Recorded data START

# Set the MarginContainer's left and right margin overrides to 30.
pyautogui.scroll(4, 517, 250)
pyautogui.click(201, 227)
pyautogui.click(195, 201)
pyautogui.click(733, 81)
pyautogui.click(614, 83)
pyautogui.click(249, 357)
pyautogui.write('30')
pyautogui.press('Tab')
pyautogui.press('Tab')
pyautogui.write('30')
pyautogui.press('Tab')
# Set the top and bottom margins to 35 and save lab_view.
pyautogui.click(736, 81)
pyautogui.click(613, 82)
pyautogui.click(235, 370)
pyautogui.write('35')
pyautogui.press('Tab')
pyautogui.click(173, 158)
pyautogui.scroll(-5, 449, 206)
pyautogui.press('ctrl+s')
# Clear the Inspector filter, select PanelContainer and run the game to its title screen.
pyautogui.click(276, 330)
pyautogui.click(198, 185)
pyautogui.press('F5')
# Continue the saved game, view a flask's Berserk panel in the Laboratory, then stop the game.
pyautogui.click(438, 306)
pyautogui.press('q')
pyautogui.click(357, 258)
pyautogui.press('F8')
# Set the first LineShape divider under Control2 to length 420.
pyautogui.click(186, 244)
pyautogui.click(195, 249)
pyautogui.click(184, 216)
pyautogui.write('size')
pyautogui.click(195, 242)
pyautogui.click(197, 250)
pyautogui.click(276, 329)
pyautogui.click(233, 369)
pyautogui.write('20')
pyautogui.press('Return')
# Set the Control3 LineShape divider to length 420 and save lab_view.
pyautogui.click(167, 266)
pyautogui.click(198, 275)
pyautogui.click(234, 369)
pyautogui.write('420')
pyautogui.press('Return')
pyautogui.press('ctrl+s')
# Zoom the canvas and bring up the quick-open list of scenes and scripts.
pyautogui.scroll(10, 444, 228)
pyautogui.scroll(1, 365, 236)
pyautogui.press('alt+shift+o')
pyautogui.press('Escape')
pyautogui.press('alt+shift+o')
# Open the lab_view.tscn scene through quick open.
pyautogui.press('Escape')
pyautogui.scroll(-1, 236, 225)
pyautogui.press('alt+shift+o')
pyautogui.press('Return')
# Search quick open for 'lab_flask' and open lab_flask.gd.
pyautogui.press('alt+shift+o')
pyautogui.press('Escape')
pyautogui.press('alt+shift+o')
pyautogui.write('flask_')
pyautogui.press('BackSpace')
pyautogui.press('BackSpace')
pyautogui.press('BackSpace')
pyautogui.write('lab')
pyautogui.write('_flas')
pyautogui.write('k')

Recorded data END

Goal of the exercise ->
For the lines above, output exactly those from the line containing "pyautogui.write('35')" through the line containing "pyautogui.press('F8')", and skip the others.

Problem solution ->
pyautogui.write('35')
pyautogui.press('Tab')
pyautogui.click(173, 158)
pyautogui.scroll(-5, 449, 206)
pyautogui.press('ctrl+s')
# Clear the Inspector filter, select PanelContainer and run the game to its title screen.
pyautogui.click(276, 330)
pyautogui.click(198, 185)
pyautogui.press('F5')
# Continue the saved game, view a flask's Berserk panel in the Laboratory, then stop the game.
pyautogui.click(438, 306)
pyautogui.press('q')
pyautogui.click(357, 258)
pyautogui.press('F8')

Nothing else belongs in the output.